◆ **Records provided**:
=== Section Start ===

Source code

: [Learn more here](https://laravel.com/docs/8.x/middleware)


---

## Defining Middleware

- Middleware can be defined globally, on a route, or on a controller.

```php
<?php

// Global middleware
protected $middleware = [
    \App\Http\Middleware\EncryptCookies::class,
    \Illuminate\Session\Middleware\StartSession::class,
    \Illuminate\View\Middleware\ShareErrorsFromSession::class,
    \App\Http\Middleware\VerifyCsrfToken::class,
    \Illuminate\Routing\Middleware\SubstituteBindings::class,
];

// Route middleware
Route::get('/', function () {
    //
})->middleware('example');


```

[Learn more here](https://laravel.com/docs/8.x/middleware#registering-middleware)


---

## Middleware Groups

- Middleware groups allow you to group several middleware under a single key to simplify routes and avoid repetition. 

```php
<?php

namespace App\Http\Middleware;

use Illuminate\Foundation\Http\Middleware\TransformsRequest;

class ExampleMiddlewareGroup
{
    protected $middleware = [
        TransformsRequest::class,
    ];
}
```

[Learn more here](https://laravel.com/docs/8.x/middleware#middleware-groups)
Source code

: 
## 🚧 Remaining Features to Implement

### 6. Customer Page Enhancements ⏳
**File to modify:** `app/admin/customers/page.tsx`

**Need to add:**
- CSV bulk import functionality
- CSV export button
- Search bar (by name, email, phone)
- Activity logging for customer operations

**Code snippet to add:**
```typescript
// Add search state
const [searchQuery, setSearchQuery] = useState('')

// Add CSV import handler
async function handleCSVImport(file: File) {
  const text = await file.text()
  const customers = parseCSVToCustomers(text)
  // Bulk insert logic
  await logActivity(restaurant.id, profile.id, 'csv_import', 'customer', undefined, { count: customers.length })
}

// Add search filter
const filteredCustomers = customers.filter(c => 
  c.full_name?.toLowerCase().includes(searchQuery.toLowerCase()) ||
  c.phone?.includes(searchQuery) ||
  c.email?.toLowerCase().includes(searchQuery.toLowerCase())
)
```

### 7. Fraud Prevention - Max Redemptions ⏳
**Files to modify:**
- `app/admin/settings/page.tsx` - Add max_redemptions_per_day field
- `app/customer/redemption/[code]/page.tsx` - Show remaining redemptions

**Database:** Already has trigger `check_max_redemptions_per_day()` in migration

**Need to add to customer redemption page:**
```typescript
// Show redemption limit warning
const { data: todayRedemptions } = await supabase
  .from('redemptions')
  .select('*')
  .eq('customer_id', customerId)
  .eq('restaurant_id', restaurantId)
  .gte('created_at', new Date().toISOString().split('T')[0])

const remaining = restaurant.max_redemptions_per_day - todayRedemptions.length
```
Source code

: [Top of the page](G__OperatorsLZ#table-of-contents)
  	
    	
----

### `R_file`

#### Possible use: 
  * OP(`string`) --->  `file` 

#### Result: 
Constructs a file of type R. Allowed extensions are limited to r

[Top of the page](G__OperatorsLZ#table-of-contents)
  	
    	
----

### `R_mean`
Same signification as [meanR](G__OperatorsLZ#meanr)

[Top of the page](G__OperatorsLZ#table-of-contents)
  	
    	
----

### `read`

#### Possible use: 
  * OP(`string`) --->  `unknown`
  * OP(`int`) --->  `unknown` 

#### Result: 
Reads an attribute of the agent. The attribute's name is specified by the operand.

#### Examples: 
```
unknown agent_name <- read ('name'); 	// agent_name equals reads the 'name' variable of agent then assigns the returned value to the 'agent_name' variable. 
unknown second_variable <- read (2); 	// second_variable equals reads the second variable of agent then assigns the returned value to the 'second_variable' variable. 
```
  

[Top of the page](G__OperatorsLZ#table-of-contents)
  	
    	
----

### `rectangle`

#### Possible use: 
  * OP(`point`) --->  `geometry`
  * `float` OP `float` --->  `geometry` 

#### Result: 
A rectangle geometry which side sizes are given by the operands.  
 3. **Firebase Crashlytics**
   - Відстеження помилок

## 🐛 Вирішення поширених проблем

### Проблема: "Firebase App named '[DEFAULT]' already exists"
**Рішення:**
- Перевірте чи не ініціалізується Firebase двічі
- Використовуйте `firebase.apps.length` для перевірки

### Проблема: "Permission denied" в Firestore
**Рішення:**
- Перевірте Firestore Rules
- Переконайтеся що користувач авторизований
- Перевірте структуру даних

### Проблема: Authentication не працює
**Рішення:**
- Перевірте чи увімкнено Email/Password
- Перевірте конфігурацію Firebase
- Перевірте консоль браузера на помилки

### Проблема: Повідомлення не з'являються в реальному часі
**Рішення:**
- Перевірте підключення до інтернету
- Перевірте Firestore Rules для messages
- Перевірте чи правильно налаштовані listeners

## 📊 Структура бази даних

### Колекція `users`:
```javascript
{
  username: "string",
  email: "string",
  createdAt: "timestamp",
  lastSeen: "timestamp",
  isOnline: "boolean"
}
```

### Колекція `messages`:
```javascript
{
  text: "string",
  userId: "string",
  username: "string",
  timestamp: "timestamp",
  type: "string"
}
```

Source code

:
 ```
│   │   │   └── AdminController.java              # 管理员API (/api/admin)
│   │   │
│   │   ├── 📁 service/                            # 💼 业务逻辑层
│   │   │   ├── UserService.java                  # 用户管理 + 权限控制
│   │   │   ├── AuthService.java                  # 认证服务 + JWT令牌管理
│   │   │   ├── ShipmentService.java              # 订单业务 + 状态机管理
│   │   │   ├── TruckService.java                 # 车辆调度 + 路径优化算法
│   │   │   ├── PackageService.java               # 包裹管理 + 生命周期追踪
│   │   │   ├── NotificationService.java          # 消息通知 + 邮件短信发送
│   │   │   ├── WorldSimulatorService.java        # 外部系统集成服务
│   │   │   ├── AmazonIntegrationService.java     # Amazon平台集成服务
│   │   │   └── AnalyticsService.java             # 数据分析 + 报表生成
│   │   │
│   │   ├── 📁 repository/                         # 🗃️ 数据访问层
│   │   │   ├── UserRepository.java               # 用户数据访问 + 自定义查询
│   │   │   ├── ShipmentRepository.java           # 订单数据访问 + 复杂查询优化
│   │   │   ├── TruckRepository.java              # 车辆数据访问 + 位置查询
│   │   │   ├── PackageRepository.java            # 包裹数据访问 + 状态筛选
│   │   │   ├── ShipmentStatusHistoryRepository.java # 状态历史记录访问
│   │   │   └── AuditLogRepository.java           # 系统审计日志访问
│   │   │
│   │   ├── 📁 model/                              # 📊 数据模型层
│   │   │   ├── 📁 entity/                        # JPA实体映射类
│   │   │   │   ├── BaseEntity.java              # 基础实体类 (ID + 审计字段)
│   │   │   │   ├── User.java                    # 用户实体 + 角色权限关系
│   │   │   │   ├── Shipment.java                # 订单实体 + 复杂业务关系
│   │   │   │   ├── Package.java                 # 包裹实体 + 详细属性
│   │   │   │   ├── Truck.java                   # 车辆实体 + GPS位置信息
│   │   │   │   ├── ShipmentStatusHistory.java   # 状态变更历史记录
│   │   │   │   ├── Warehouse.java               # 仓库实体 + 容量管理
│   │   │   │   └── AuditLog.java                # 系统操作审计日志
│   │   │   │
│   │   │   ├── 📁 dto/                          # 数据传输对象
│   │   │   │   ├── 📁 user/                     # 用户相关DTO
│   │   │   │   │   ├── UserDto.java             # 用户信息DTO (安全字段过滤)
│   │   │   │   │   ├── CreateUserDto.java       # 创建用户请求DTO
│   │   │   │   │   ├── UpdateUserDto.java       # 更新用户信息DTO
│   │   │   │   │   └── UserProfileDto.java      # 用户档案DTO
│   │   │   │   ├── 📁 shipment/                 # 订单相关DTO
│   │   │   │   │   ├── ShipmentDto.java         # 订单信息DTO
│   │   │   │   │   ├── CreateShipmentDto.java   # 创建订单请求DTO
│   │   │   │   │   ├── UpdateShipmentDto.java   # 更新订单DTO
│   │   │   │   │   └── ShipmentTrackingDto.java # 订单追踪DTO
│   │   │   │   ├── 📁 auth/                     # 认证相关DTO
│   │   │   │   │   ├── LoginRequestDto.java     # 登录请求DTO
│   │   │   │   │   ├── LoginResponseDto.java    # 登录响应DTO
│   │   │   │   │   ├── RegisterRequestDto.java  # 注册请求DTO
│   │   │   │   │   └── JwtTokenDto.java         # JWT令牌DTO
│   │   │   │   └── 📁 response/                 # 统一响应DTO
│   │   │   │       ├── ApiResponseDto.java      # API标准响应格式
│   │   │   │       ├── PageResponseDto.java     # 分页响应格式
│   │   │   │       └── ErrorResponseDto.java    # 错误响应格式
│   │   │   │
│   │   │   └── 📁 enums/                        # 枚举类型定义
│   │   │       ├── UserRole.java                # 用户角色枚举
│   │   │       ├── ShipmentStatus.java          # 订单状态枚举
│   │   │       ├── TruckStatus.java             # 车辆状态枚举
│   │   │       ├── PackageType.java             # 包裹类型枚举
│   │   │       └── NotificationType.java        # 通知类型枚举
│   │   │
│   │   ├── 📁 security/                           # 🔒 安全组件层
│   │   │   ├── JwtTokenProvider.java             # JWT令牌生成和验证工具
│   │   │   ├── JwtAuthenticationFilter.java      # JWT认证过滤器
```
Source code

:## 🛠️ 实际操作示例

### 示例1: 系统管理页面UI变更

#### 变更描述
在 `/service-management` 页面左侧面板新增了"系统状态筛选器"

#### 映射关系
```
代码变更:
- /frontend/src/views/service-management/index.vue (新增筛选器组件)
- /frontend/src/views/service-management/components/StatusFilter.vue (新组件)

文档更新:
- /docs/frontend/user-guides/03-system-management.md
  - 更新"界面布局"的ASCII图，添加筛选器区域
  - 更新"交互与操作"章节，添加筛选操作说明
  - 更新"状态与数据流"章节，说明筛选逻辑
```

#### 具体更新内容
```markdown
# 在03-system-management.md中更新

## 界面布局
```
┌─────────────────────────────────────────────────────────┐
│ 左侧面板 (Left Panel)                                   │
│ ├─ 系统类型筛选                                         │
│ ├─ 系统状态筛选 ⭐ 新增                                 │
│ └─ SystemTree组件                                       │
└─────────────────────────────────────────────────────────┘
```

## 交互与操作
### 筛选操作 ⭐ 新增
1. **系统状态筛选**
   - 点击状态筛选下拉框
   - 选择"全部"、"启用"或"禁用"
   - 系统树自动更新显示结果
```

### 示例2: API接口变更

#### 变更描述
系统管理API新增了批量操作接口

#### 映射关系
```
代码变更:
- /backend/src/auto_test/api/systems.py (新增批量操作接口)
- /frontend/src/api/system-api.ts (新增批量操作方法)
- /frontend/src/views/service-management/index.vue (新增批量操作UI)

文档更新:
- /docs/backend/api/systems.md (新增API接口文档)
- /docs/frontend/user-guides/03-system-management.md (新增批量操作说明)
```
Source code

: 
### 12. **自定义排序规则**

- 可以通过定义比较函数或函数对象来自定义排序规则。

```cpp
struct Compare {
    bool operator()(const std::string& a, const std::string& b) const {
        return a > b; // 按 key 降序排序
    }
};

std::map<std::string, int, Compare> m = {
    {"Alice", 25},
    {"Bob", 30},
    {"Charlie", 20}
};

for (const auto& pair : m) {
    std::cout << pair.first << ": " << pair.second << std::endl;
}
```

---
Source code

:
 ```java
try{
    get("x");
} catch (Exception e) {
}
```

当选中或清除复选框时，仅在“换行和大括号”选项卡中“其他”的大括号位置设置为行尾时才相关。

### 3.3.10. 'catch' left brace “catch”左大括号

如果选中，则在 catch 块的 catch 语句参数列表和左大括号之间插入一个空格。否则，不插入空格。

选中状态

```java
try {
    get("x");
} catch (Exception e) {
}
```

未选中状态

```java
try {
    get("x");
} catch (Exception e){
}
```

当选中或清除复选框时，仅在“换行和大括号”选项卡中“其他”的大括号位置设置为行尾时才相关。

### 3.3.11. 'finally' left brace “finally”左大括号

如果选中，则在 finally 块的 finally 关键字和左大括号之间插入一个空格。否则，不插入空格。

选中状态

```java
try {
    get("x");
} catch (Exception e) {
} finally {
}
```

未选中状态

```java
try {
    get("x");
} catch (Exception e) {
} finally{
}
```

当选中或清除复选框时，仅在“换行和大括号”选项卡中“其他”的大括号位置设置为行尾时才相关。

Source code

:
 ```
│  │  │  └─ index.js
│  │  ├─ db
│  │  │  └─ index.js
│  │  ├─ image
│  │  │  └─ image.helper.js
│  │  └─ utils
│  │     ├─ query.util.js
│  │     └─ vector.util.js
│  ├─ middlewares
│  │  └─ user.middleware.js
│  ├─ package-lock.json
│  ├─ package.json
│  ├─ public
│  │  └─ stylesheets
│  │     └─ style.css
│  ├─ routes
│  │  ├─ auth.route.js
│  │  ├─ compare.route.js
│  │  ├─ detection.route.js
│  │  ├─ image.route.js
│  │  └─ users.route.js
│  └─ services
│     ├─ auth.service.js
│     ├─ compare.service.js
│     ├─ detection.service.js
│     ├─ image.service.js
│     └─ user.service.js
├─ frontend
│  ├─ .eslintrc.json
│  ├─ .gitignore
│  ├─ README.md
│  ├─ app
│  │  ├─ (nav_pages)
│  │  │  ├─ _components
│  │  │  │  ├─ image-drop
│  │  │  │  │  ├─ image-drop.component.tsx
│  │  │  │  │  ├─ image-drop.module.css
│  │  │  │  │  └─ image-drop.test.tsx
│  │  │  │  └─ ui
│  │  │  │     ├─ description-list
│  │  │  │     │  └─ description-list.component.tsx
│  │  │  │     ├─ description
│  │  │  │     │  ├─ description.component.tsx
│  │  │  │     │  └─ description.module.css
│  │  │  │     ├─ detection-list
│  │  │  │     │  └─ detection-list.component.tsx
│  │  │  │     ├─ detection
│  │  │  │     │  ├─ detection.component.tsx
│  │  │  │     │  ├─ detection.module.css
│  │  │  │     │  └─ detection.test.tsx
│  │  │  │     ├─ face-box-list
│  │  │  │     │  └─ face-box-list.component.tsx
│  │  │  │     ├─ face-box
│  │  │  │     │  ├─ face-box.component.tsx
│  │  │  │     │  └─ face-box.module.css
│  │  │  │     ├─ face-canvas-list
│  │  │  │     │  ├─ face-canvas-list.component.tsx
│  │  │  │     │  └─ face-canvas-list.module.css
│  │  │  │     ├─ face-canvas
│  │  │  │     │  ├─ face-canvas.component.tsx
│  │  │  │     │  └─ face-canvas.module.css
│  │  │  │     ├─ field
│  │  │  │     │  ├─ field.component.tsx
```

=== Section End ===

◆ **Required action**:
Find each line in the records holding the string "TransformsRequest" and show it.

◆ **Output for this exercise**:
use Illuminate\Foundation\Http\Middleware\TransformsRequest;
        TransformsRequest::class,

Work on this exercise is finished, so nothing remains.